Damit nicht genug: Inmitten des ganzen Trubels setzte die indische Wahlkommission in vier Bundesstaaten und einem Unionsterritorium Wahlen an, in deren Verlauf es dann zu einer hektischen Mobilisierung großer Menschenmengen kam. Noch als Neu-Delhi bereits unter den himmelschreienden Zahlen der Infizierten taumelte, staunte Modi – selbst ohne Maske – bei einer Wahlkundgebung am 17. April in Westbengalen: „Heute sehe ich überall riesige Menschenmassen. Eine solche Kundgebung erlebe ich in meinem Leben zum ersten Mal!“

Das Schlimmste von allem war, dass die indische Regierung, um ihren fanatischen Hindu-Anhänger:innen zu gefallen, grünes Licht zur Durchführung der Kumbh Mela gab, einer religiösen Massenversammlung, die normalerweise nur alle 12 Jahre stattfindet, auf Anraten von Astrologen jetzt aber ein Jahr früher als ursprünglich geplant abgehalten wurde. Deshalb nahmen im April 2021 in der nordindischen Stadt Haridwar über 9 Millionen gläubige Hindus ein Bad im heiligen Fluss Ganges: die wahrscheinlich größte Veranstaltung zur Ausbreitung einer Infektionskrankheit in der Geschichte der Menschheit!
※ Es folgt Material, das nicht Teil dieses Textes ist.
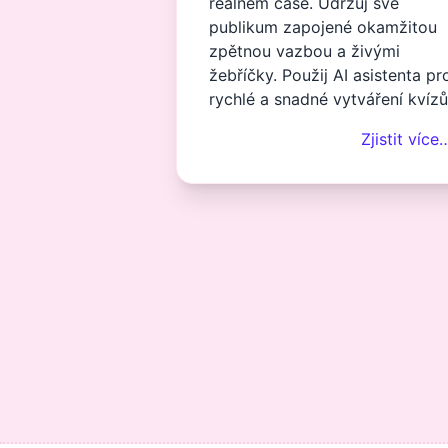
reálném čase. Udržuj své
publikum zapojené okamžitou
zpětnou vazbou a živými
žebříčky. Použij AI asistenta pr
rychlé a snadné vytváření kvízů
Zjistit více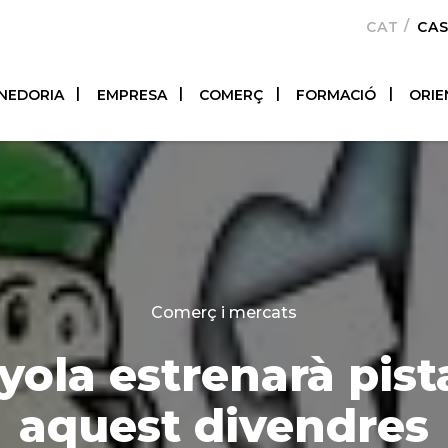
CATALÀ
CA
NEDORIA
EMPRESA
COMERÇ
FORMACIÓ
ORIE
Categories
Comerç i mercats
ola estrenarà pist
aquest divendres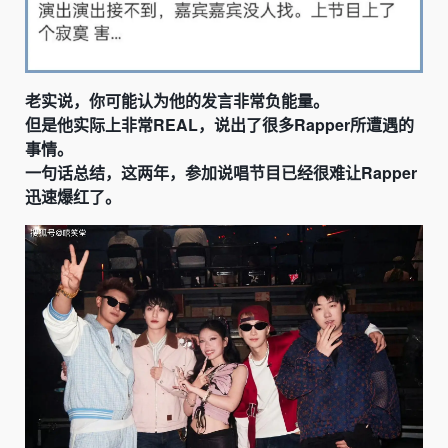
老实说，你可能认为他的发言非常负能量。
但是他实际上非常REAL，说出了很多Rapper所遭遇的
事情。
一句话总结，这两年，参加说唱节目已经很难让Rapper
迅速爆红了。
Regiert von einem Zytokin-Sturm

Zu Recht machte der in Madras tagende Oberste Gerichtshof in der letzten Aprilwoche die Wahlkommission „allein für die zweite Welle von Covid“ verantwortlich, weil sie trotz der Pandemie politische Massenkundgebungen zugelassen habe. In einer beispiellosen Rüge hielten die Richter ausdrücklich fest, dass „ihre Beamten eigentlich des Mordes angeklagt werden“ sollten.“ Einziger, wenn auch wichtiger mildernder Faktor in all dem war, dass Indien der weltweit größte Produzent von Impfstoffen ist – ein bedeutender Unterschied zu vielen anderen Nationen im Kampf gegen Covid-19. Doch wurde auch dieser Vorteil verspielt, weil die indische Regierung die Impfkampagne im eigenen Land und die Impfstoffexporte in andere Länder zu einer bloßen Übung herabsetzte, um den „lieben Führer“ Modi weiter zu verherrlichen und ihm Vorteile in der Konkurrenz zu politischen Rival:innen zu verschaffen.
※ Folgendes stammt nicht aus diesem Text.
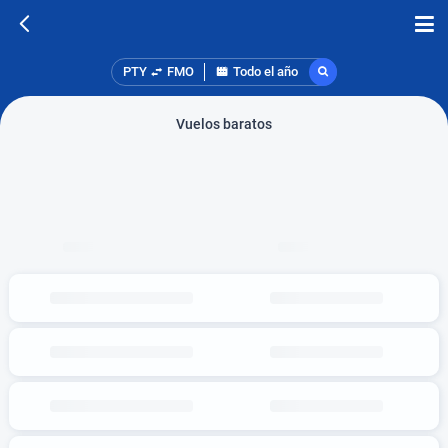
PTY
FMO
Todo el año
Vuelos baratos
Auf den Punkt gebracht, erweist sich die laufende Covid-19-Katastrophe in Indien als das Ergebnis einer Reihe von Eigentoren, die sich die indische Regierung geschossen hat. Wie der Zytokin-Sturm, der tödlichste Aspekt von Covid-19, in dem sich das Immunsystem gegen den menschlichen Körper wendet, den es eigentlich schützen soll, erweist sich das Modi-Regime als die größte Belastung Indiens in der Zeit seiner nationalen Krise.

Jetzt, wo die globale Gesundheitspolitik ebenso versagt wie die indische Regierung, kommt es auf lokale Organisationen und Netzwerke an, um das Schlimmste zu verhindern. medico unterstützt indische Basisgesundheitsinitiativen und lokale Communities bei der medizinischen Selbsthilfe.

Veröffentlicht am 12. Mai 2021

Satya Sivaraman

Satya Sivaraman ist Journalist und Gesundheitsaktivist in Neu-Delhi. Seit 2005 verbindet ihn eine Partnerschaft mit medico.